A judgment call from real work
PL parallel-triage isolates state by design: each subagent operates in its own git worktree, a separate filesystem copy of the repository. Agents cannot write to each other's worktrees. The parent coordinates by spawning agents and reading their output via the Agent tool's message protocol, not by reading a shared file.
The tradeoff was made explicitly. Worktree overhead is real: creating a new worktree for each issue takes a few seconds and consumes disk space proportional to the number of active agents. That overhead was accepted because the alternative — shared worktree with locking — would require every subagent to coordinate file access with every other, creating a single point of contention and a source of deadlocks.

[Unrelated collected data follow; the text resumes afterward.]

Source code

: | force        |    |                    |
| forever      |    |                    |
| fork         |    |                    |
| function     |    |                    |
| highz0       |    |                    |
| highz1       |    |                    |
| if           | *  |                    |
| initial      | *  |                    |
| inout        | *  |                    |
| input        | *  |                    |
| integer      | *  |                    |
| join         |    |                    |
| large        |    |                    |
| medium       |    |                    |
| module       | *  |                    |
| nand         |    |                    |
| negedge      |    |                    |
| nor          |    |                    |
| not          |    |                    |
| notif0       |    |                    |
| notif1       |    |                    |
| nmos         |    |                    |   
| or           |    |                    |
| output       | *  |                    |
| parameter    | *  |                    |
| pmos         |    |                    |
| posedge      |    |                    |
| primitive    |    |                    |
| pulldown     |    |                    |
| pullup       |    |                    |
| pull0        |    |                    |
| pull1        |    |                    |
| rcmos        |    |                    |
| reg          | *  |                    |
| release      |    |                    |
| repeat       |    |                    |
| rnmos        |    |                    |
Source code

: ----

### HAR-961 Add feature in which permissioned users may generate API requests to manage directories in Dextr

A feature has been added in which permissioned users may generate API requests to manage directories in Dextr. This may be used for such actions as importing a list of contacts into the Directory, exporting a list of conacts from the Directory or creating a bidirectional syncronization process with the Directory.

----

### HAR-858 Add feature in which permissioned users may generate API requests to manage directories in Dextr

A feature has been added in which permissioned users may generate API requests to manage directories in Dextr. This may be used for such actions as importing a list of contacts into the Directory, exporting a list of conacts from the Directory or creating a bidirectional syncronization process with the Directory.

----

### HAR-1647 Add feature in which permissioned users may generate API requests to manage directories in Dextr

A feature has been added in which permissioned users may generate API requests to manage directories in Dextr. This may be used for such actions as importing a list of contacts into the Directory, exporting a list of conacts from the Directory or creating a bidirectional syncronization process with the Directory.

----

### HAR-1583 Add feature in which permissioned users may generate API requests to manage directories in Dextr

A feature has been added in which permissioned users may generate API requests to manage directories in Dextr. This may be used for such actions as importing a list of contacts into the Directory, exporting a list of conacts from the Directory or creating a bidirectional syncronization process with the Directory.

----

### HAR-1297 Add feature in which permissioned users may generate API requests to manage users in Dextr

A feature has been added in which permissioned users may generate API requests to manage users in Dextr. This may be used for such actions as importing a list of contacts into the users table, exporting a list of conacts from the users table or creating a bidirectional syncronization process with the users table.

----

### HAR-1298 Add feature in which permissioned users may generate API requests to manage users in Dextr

Where this design would not work: a multi-agent system where agents need to build a single shared artifact incrementally, such as a code review where one agent is the author and another is the critic. For that task shape, isolation is not viable. The right answer is probably single-writer: the author agent owns all writes, the critic agent submits comments as requests. That preserves coherence without requiring locks on the shared artifact.
Apply lever, risk, rollback. Lever: isolating state by default eliminates an entire class of distributed-systems failures at the cost of some resource overhead. Risk: isolation does not compose; if agents genuinely need to build on each other's work, isolation creates divergence that must be reconciled at synthesis. Rollback: moving from isolation to a locking strategy is a design change, not a rebuild; the agents do not change, the state management does.
Rules from this lesson
- Multi-agent systems are distributed systems; the distributed-systems literature applies regardless of the technology or abstraction layer.
- Prefer isolated state to locked shared state when the task allows; isolation is cheaper to reason about, cheaper to debug, and eliminates an entire class of failure modes.
- Make writes idempotent by design; idempotent writes survive retry logic and concurrency errors without producing corrupt state.